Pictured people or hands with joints
------------------------------------------------------------------------

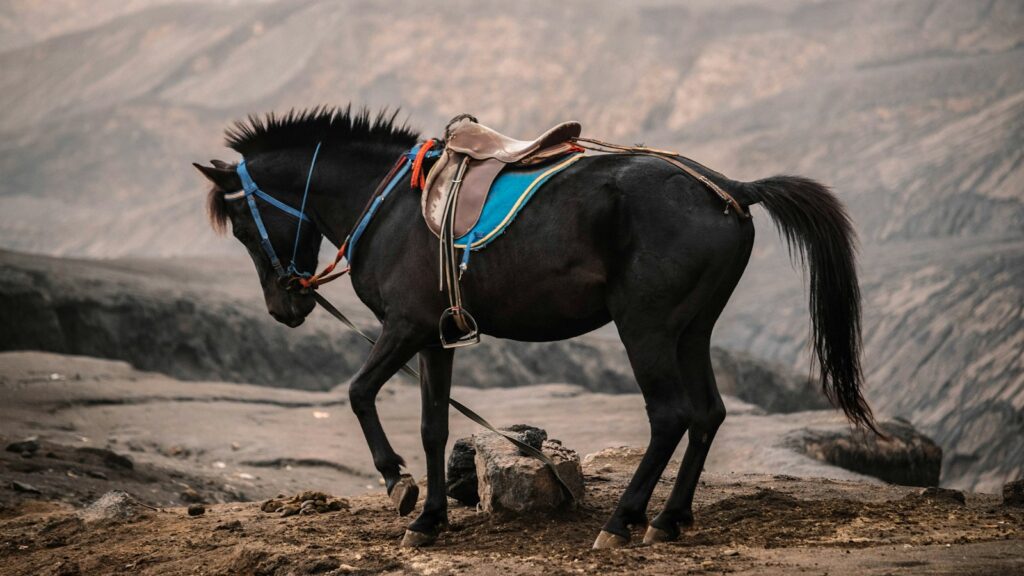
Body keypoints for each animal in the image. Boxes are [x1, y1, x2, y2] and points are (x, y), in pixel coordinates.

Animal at [194, 106, 875, 548]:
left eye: (244, 225)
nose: (284, 308)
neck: (387, 204)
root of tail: (729, 188)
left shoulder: (405, 327)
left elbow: (360, 393)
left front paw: (398, 487)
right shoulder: (435, 337)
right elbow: (434, 427)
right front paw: (430, 521)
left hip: (647, 328)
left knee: (671, 416)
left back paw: (622, 522)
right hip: (692, 330)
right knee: (707, 414)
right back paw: (669, 519)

------------------------------------------------------------------------

_WHAT IS EXPECTED:_ Please print exactly the lines from the one containing "left elbow: (360, 393)" through the last line of the records, both included, and nothing else.

_OUTPUT FOR THIS EXERCISE:_
left elbow: (360, 393)
left front paw: (398, 487)
right shoulder: (435, 337)
right elbow: (434, 427)
right front paw: (430, 521)
left hip: (647, 328)
left knee: (671, 416)
left back paw: (622, 522)
right hip: (692, 330)
right knee: (707, 414)
right back paw: (669, 519)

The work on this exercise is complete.